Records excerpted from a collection
--- Begin ---
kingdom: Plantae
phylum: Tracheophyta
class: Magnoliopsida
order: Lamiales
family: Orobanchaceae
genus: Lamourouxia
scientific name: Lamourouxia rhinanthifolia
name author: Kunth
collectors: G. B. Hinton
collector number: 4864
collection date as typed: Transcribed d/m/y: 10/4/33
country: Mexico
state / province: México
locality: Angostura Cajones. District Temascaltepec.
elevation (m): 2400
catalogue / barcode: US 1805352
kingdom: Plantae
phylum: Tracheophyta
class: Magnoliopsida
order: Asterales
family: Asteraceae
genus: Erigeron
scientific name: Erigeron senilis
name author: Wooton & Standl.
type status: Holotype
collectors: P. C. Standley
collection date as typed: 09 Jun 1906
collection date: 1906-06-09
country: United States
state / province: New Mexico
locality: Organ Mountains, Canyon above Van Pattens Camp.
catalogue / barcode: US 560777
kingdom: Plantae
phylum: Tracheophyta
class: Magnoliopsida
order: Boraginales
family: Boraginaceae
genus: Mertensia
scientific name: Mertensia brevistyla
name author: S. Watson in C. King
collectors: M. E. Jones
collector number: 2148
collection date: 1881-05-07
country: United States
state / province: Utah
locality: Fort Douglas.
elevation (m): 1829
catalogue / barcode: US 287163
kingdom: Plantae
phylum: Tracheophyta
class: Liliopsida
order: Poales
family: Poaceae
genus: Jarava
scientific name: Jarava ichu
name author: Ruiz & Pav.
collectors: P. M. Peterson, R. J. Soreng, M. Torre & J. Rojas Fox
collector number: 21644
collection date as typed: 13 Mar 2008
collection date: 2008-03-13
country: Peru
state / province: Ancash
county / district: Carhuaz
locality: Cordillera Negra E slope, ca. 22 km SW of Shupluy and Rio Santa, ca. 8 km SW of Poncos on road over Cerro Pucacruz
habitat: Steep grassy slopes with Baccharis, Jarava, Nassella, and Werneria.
--- End ---
# Problem description:
Can you repeat, word for word, every line of the material above, from the one containing "scientific name: Lamourouxia rhinanthifolia" down to the one containing "family: Boraginaceae", with both of those lines included?

# Solution:
scientific name: Lamourouxia rhinanthifolia
name author: Kunth
collectors: G. B. Hinton
collector number: 4864
collection date as typed: Transcribed d/m/y: 10/4/33
country: Mexico
state / province: México
locality: Angostura Cajones. District Temascaltepec.
elevation (m): 2400
catalogue / barcode: US 1805352
kingdom: Plantae
phylum: Tracheophyta
class: Magnoliopsida
order: Asterales
family: Asteraceae
genus: Erigeron
scientific name: Erigeron senilis
name author: Wooton & Standl.
type status: Holotype
collectors: P. C. Standley
collection date as typed: 09 Jun 1906
collection date: 1906-06-09
country: United States
state / province: New Mexico
locality: Organ Mountains, Canyon above Van Pattens Camp.
catalogue / barcode: US 560777
kingdom: Plantae
phylum: Tracheophyta
class: Magnoliopsida
order: Boraginales
family: Boraginaceae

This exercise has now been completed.